Description of the task => From the data below, retype exactly the lines starting with the one that contains "storage, and networking." and ending with the one that contains "successful Run:ai installation.", both included.

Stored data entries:
★ ★ ★ ★ ★
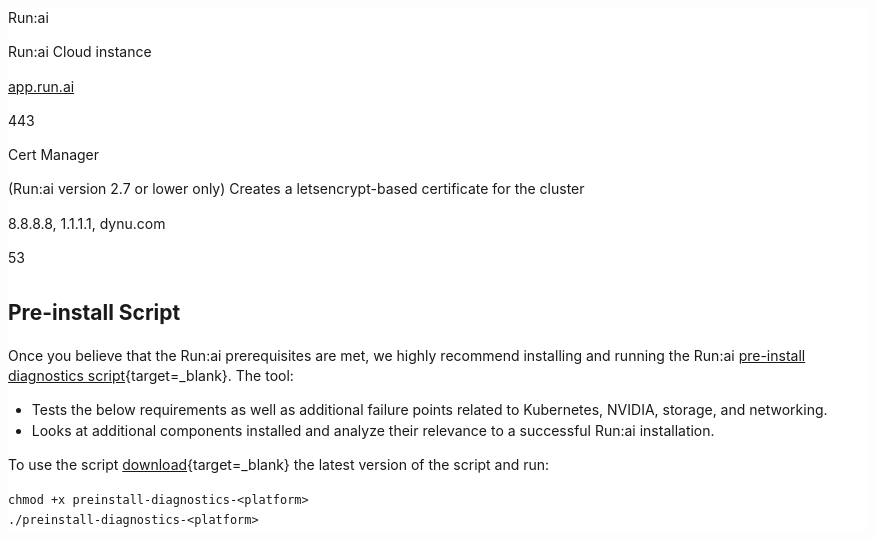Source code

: <tr>
<td style="padding: 6px; width: 106px;">
<p> Run:ai </p>
</td>
<td style="padding: 6px; width: 304px;">
<p> Run:ai   Cloud instance </p>
</td>
<td style="padding: 6px; width: 205px;">
<p> <a href="https://app.run.ai">app.run.ai</a> </p>
<p> </p>
</td>
<td style="padding: 6px; width: 32px;">
<p>443</p>
</td>
</tr>

<tr>
<td style="padding: 6px; width: 106px;">
<p> Cert Manager </p>
</td>
<td style="padding: 6px; width: 304px;">
<p> (Run:ai version 2.7 or lower only) Creates a letsencrypt-based certificate for the cluster  </p>
</td>
<td style="padding: 6px; width: 205px;">
<p> 8.8.8.8, 1.1.1.1, dynu.com </p>
<p> </p>
</td>
<td style="padding: 6px; width: 32px;">
<p>53</p>
</td>

</tbody>
</table>


## Pre-install Script

Once you believe that the Run:ai prerequisites are met, we highly recommend installing and running the Run:ai [pre-install diagnostics script](https://github.com/run-ai/preinstall-diagnostics){target=_blank}. The tool:

* Tests the below requirements as well as additional failure points related to Kubernetes, NVIDIA, storage, and networking.
* Looks at additional components installed and analyze their relevance to a successful Run:ai installation. 

To use the script [download](https://github.com/run-ai/preinstall-diagnostics/releases){target=_blank} the latest version of the script and run:

```
chmod +x preinstall-diagnostics-<platform>
./preinstall-diagnostics-<platform>
```
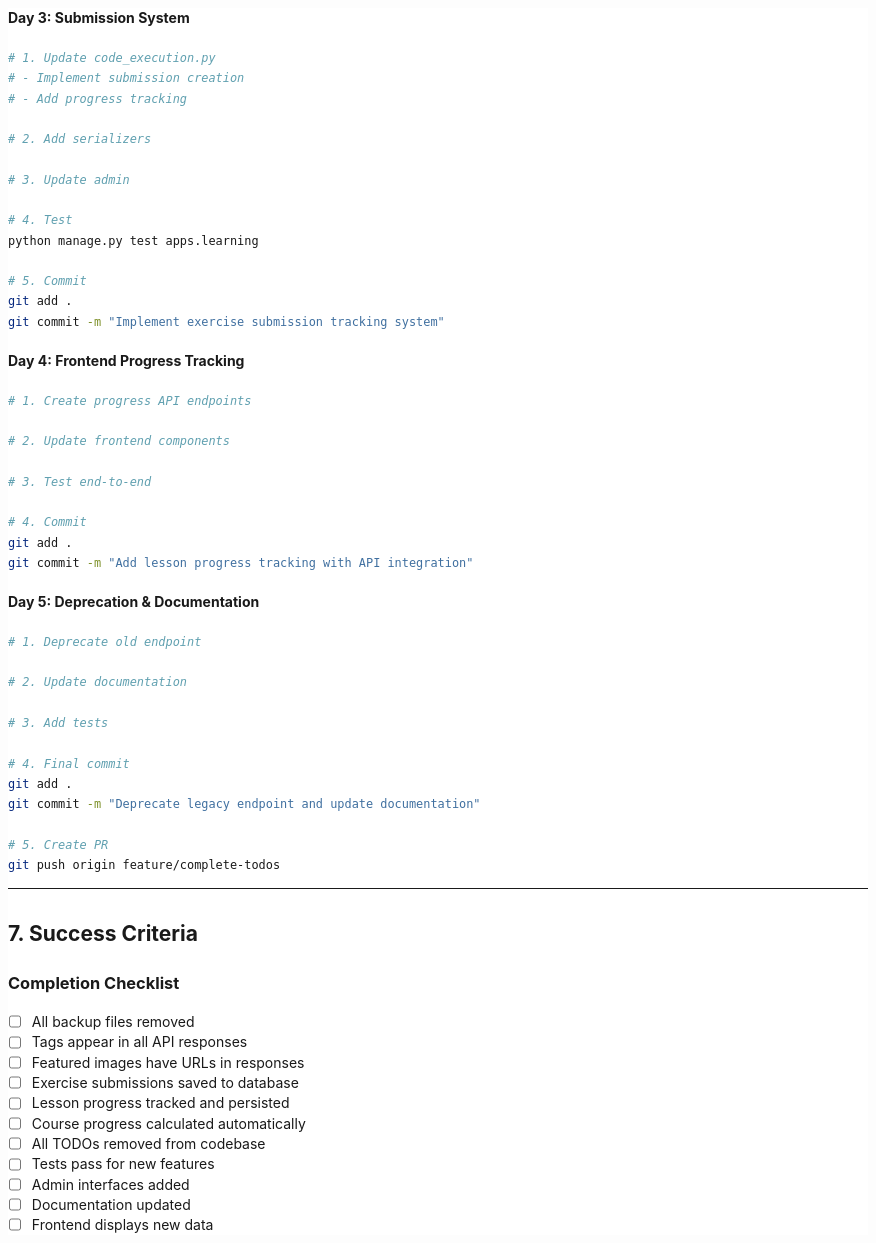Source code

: #### Day 3: Submission System
```bash
# 1. Update code_execution.py
# - Implement submission creation
# - Add progress tracking

# 2. Add serializers

# 3. Update admin

# 4. Test
python manage.py test apps.learning

# 5. Commit
git add .
git commit -m "Implement exercise submission tracking system"
```

#### Day 4: Frontend Progress Tracking
```bash
# 1. Create progress API endpoints

# 2. Update frontend components

# 3. Test end-to-end

# 4. Commit
git add .
git commit -m "Add lesson progress tracking with API integration"
```

#### Day 5: Deprecation & Documentation
```bash
# 1. Deprecate old endpoint

# 2. Update documentation

# 3. Add tests

# 4. Final commit
git add .
git commit -m "Deprecate legacy endpoint and update documentation"

# 5. Create PR
git push origin feature/complete-todos
```

---

## 7. Success Criteria

### Completion Checklist
- [ ] All backup files removed
- [ ] Tags appear in all API responses
- [ ] Featured images have URLs in responses
- [ ] Exercise submissions saved to database
- [ ] Lesson progress tracked and persisted
- [ ] Course progress calculated automatically
- [ ] All TODOs removed from codebase
- [ ] Tests pass for new features
- [ ] Admin interfaces added
- [ ] Documentation updated
- [ ] Frontend displays new data
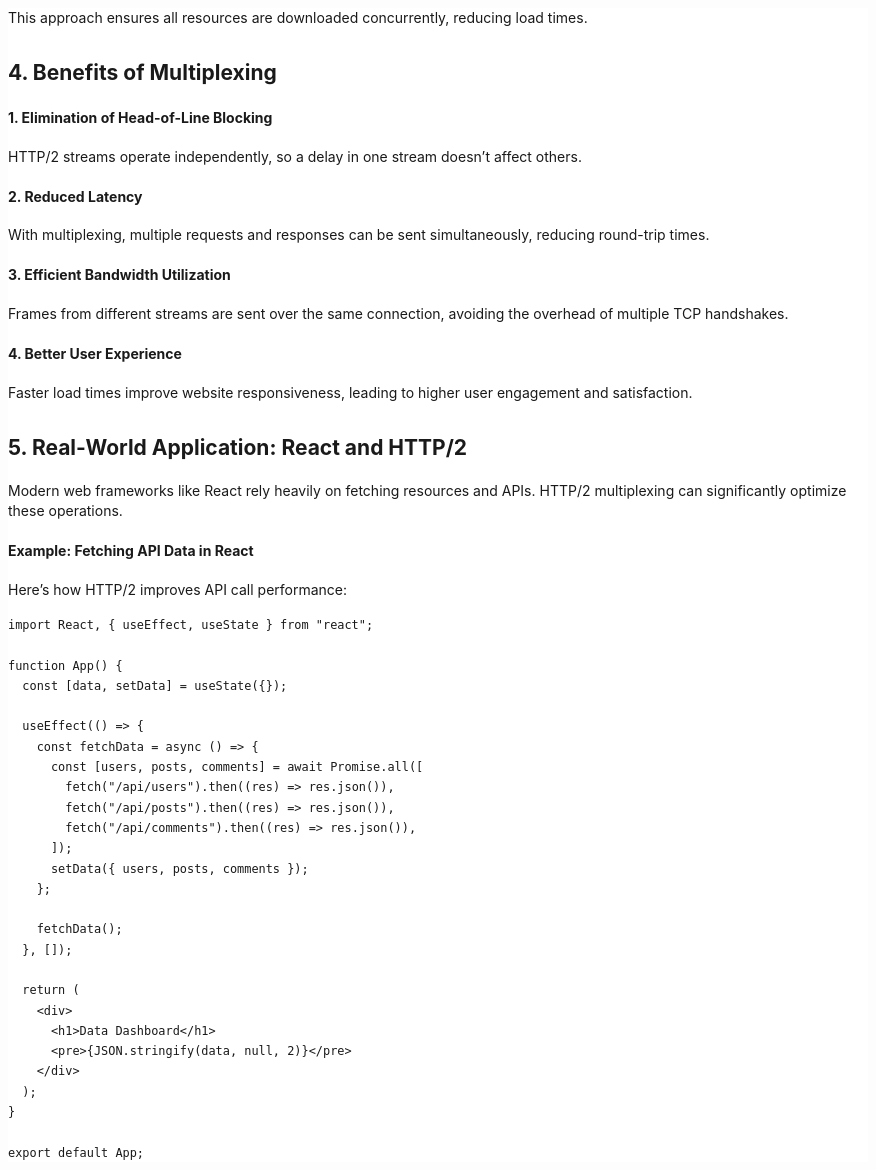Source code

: This approach ensures all resources are downloaded concurrently, reducing load times.

## 4. Benefits of Multiplexing

#### 1. Elimination of Head-of-Line Blocking

HTTP/2 streams operate independently, so a delay in one stream doesn’t affect others.

#### 2. Reduced Latency

With multiplexing, multiple requests and responses can be sent simultaneously, reducing round-trip times.

#### 3. Efficient Bandwidth Utilization

Frames from different streams are sent over the same connection, avoiding the overhead of multiple TCP handshakes.

#### 4. Better User Experience

Faster load times improve website responsiveness, leading to higher user engagement and satisfaction.

## 5. Real-World Application: React and HTTP/2

Modern web frameworks like React rely heavily on fetching resources and APIs. HTTP/2 multiplexing can significantly optimize these operations.

#### Example: Fetching API Data in React

Here’s how HTTP/2 improves API call performance:

```tsx
import React, { useEffect, useState } from "react";

function App() {
  const [data, setData] = useState({});

  useEffect(() => {
    const fetchData = async () => {
      const [users, posts, comments] = await Promise.all([
        fetch("/api/users").then((res) => res.json()),
        fetch("/api/posts").then((res) => res.json()),
        fetch("/api/comments").then((res) => res.json()),
      ]);
      setData({ users, posts, comments });
    };

    fetchData();
  }, []);

  return (
    <div>
      <h1>Data Dashboard</h1>
      <pre>{JSON.stringify(data, null, 2)}</pre>
    </div>
  );
}

export default App;
```
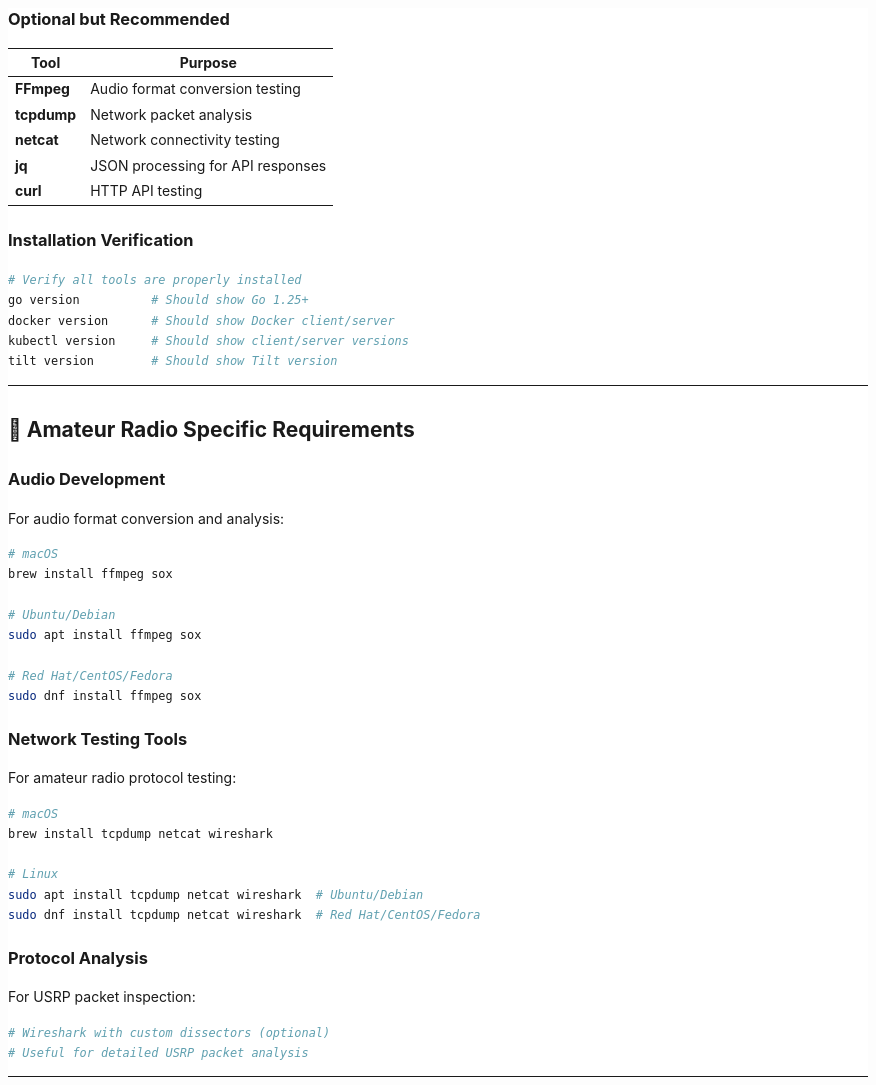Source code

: ### **Optional but Recommended**
| Tool | Purpose |
|------|---------|
| **FFmpeg** | Audio format conversion testing |
| **tcpdump** | Network packet analysis |
| **netcat** | Network connectivity testing |
| **jq** | JSON processing for API responses |
| **curl** | HTTP API testing |

### **Installation Verification**
```bash
# Verify all tools are properly installed
go version          # Should show Go 1.25+
docker version      # Should show Docker client/server
kubectl version     # Should show client/server versions  
tilt version        # Should show Tilt version
```

---

## 📡 Amateur Radio Specific Requirements

### **Audio Development**
For audio format conversion and analysis:
```bash
# macOS
brew install ffmpeg sox

# Ubuntu/Debian  
sudo apt install ffmpeg sox

# Red Hat/CentOS/Fedora
sudo dnf install ffmpeg sox
```

### **Network Testing Tools**
For amateur radio protocol testing:
```bash
# macOS
brew install tcpdump netcat wireshark

# Linux
sudo apt install tcpdump netcat wireshark  # Ubuntu/Debian
sudo dnf install tcpdump netcat wireshark  # Red Hat/CentOS/Fedora
```

### **Protocol Analysis**
For USRP packet inspection:
```bash
# Wireshark with custom dissectors (optional)
# Useful for detailed USRP packet analysis
```

---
★ ★ ★ ★ ★
Finished task =>
* Tests the below requirements as well as additional failure points related to Kubernetes, NVIDIA, storage, and networking.
* Looks at additional components installed and analyze their relevance to a successful Run:ai installation. 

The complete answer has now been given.